_Given exercise A_: Sum up the forum thread about whether a shelter cat is a Persian in two sentences.

# Does this look like a Persian to you?



## Marcia (Dec 26, 2010)

I have a friend that runs an animal adoption/shelter service. They have this cat listed as a Persian, but I'm afraid that it is misidentified and may turn off some potential adopters. What do think she is?

View attachment 22122


View attachment 22130


----------



## cat face (Apr 4, 2013)

erm.. not an expert, sorry. but she sure is LOVELY!! can you send her over here? lol


----------



## 3gatos (Nov 28, 2012)

Umm, no. Definitely not Persian. But maybe a ragdoll or tonkenese mix.


----------



## TinyPaws (Jun 23, 2013)

Defo not a persian im with gatos - when I first saw the pic I thought ragdoll!


----------



## binkyhoo (Feb 16, 2003)

I though ragdoll to. One easy way to tell, pick her up. Could be some Birman in there. Yea, not persian. Not even close. If there is no real way to tell her heritage, I would go with domestic long hair. And a very pretty one!


----------



## Tali (Jul 10, 2013)

Persian and rag doll to me.

_Information shown_:
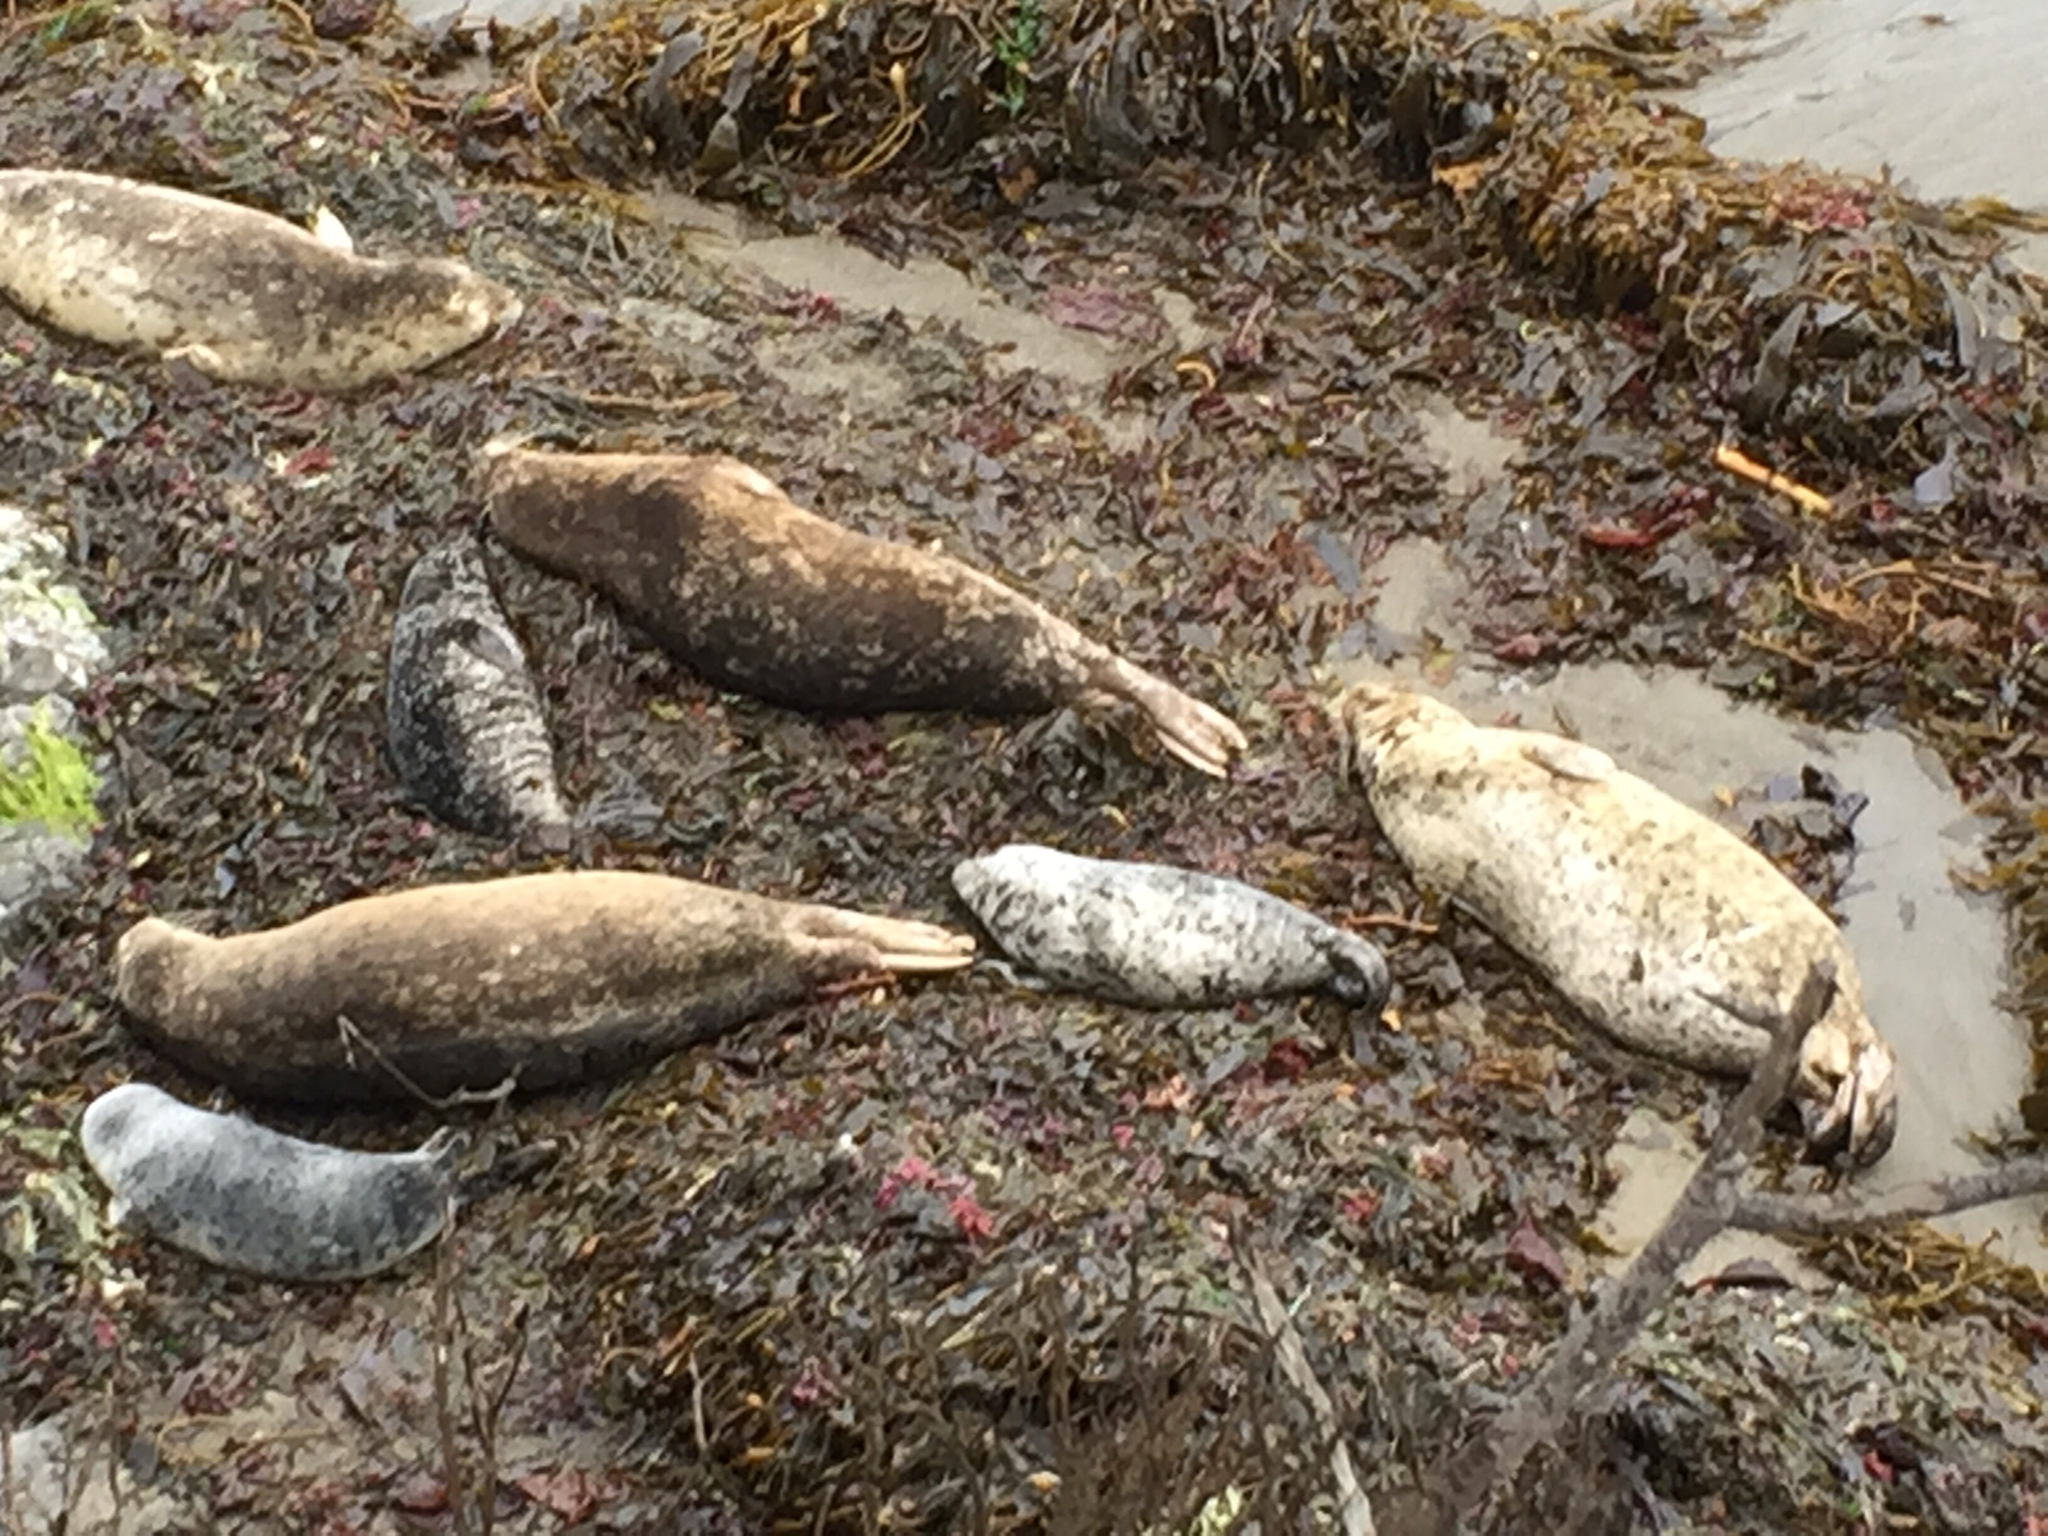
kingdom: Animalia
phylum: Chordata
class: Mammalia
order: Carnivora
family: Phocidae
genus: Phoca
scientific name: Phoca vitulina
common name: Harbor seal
==
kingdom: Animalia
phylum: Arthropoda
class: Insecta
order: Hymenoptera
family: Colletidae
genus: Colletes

_Given exercise B_: In the rows, reproduce word for word everything from the line containing "phylum: Chordata" down to the line containing "common name: Harbor seal", both of those lines included.

_Final answer A_: A poster says a friend's animal adoption and shelter service lists a cat as a Persian, and worries that she is misidentified and that this may turn off some potential adopters. Most replies say she is definitely not a Persian and suggest a ragdoll, a Birman mix or a domestic long hair, while one reply sees Persian and ragdoll.

_Final answer B_:
phylum: Chordata
class: Mammalia
order: Carnivora
family: Phocidae
genus: Phoca
scientific name: Phoca vitulina
common name: Harbor seal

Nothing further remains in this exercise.